Взрывы кучно ложились вокруг нас, залп за залпом. Пулеметчики, сидевшие рядом с амбразурами, кричали: «Черт возьми, они стреляют хорошо!» Прозрачная стенка амбразуры была разбита, крылья получили многочисленные пробоины, а из поврежденного бака хлестал бензин. Что делать? Я пытался уйти из зоны обстрела как можно быстрее. Когда наш радист понял, что подать опознавательные сигналы не удастся, он начал передавать сигналы SOS в Мюнхен, сообщая о том, что мы попали под сильный огонь германской зенитной артиллерии в окрестностях металлургического завода «Леобен». В Мюнхене эти сообщения вызвали сильную тревогу, но все прекратилось в течение пяти минут. Самолет был не сильно поврежден и вполне управляем. В Мюнхене ремонтные работы заняли два дня.
Гитлер расспрашивал меня об этом происшествии спустя несколько недель. Он спросил меня, почему я не подал жалобу против командира зенитного подразделения. Я объяснил ему особенности ситуации над заводом «Леобен». Дело в том, что на высоте 4 тысячи метров силуэт нашего самолета напоминал силуэт американского самолета, а сами мы не могли подать опознавательные сигналы. Я добавил, что зенитчиков можно только похвалить за хорошую стрельбу. Если бы они стреляли по группе самолетов, то почти наверняка в кого-нибудь бы попали. Если бы они нас все-таки сбили, то осмотр обломков нашего самолета вызвал бы у них большое разочарование. Во-первых, потому, что это был самолет фюрера, а во-вторых, потому, что у нас на борту не было никакого груза, не считая нескольких корзинок со шпинатом, купленным на рынке в Софии. Мы подробно разобрались в вопросе о сигнальных пистолетах и патронах к ним и в конце концов остановились на сигнальных пистолетах, встроенных в качестве вспомогательной системы в сам самолет, на тот случай, если бы опять возникла необходимость подать опознавательные сигналы.
За две недели до ареста Муссолини Гитлер совместно с фельдмаршалом Кейтелем и генералом Йодлем в очередной раз летал в Тревизо. Муссолини принял германскую делегацию только в окружении своих ближайших помощников.

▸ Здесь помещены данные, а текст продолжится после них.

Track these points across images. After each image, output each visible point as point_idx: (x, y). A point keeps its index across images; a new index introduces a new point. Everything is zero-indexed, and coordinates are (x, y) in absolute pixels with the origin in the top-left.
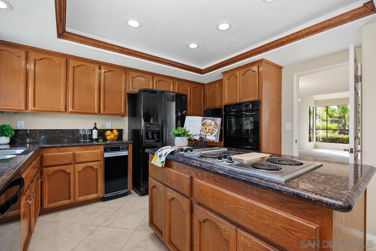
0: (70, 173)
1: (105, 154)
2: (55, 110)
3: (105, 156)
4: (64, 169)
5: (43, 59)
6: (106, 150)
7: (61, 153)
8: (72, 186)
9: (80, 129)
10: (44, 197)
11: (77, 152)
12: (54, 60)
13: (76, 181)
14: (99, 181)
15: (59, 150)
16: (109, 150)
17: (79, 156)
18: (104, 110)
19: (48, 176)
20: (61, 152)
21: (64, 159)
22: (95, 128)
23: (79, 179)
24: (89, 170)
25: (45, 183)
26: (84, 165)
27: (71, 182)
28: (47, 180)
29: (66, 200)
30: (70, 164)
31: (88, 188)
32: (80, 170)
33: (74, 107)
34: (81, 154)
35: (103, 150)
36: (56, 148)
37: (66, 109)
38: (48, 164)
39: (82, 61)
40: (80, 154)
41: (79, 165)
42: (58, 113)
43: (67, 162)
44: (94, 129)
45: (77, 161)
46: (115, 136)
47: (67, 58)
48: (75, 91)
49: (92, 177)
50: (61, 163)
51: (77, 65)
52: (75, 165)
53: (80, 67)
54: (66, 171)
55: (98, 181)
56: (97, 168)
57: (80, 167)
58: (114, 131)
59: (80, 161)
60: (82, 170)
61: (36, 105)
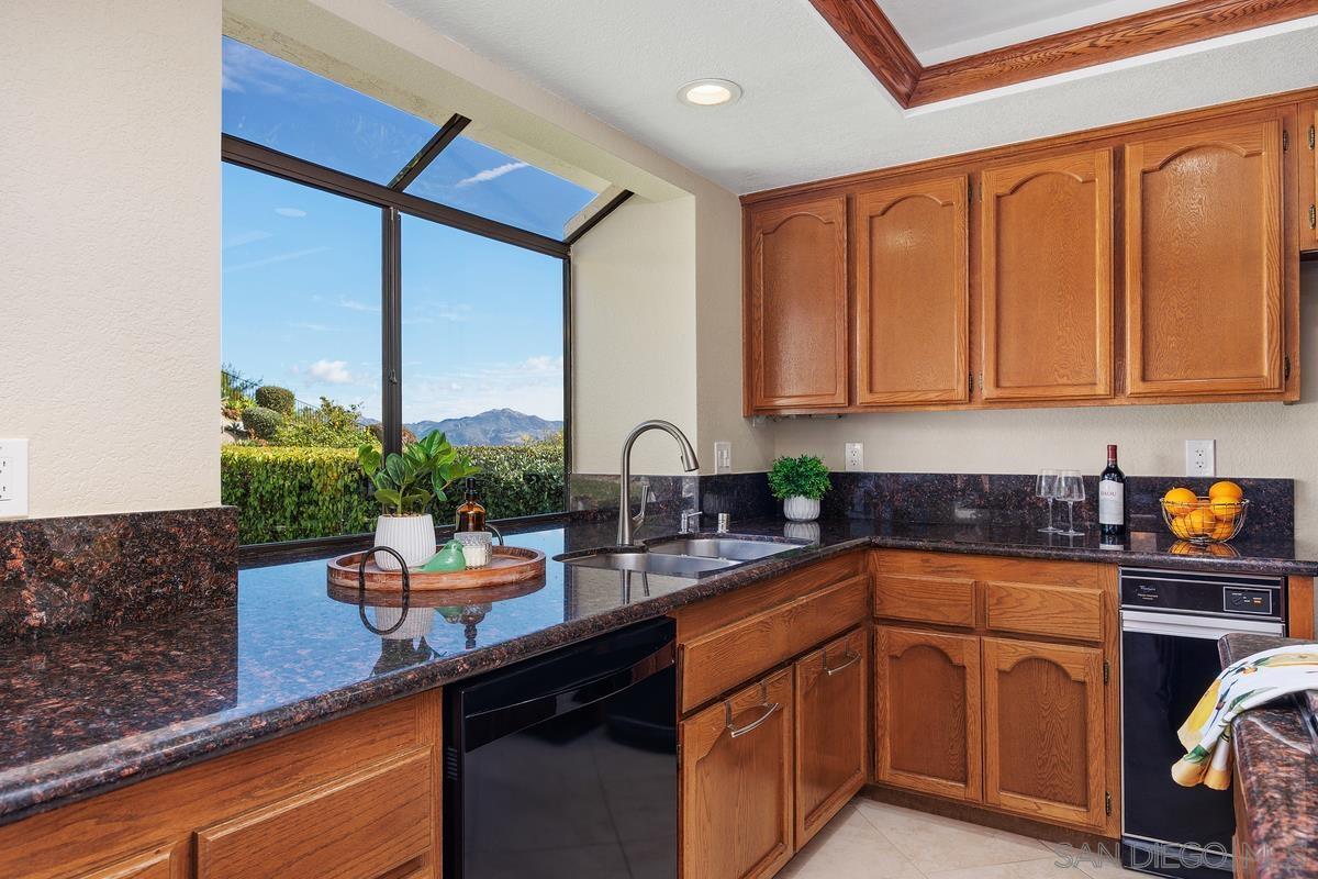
0: (964, 667)
1: (1126, 615)
2: (932, 396)
3: (1128, 627)
4: (942, 647)
5: (894, 204)
6: (1132, 594)
7: (930, 578)
8: (974, 728)
9: (1041, 477)
10: (879, 735)
11: (991, 583)
12: (927, 195)
13: (988, 711)
14: (1096, 750)
15: (927, 561)
16: (1150, 597)
17: (999, 601)
18: (1144, 378)
19: (892, 657)
20: (933, 573)
21: (944, 605)
22: (1113, 471)
23: (1001, 706)
24: (1044, 677)
25: (881, 684)
26: (1025, 648)
27: (969, 712)
28: (888, 674)
29: (953, 780)
30: (967, 630)
31: (1044, 764)
32: (1006, 666)
33: (1002, 377)
34: (1009, 595)
35: (1116, 590)
36: (915, 555)
37: (970, 390)
38: (890, 612)
39: (1032, 158)
40: (1005, 593)
41: (1000, 641)
42: (945, 408)
43: (955, 618)
44: (1104, 473)
45: (993, 624)
46: (1217, 520)
47: (972, 168)
48: (1004, 306)
49: (1063, 716)
50: (934, 617)
51: (1012, 185)
52: (986, 639)
53: (1025, 188)
54: (950, 654)
55: (1091, 747)
56: (1081, 678)
57: (1008, 653)
58: (1216, 490)
59: (1006, 624)
60: (1013, 668)
61: (878, 386)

Гитлер и его спутники отправились в купейный вагон, предназначенный для переговоров, и вернулись обратно к четырем часам дня. Итальянский народ отвернулся от власти. Ясно ощущались изменения в общественном мнении, от былого энтузиазма не осталось и следа. Во всем чувствовалась сдержанность и даже холодность. Гитлер вел себя так, будто он не заметил никаких изменений, и очень сердечно распрощался с Муссолини.
При взлете выяснилось, что один из четырех моторов – правый внешний – работает с перебоями. В районе Бреннерского перевала погода заметно ухудшилась, поэтому мы решили лететь через Удине на Вену, а оттуда в Зальцбург. Вскоре мотор перестал работать, так что я продолжал полет только на трех, огибая район Альп, которые вскоре скрылись из глаз в облаках и снежных бурях. В Зальцбурге я узнал, что итальянцы неоднократно пытались отделить Гитлера от сопровождавших его офицеров. Через некоторое время мы взглянули на это иначе, узнав об аресте Муссолини. Йодль был особенно возмущен и разочарован, поняв, что чины итальянского Генерального штаба во время прошедших переговоров принимали на себя обязательства, которые и не собирались выполнять. Вероятно, в то время они уже вынашивали планы о заключении сепаратного мира.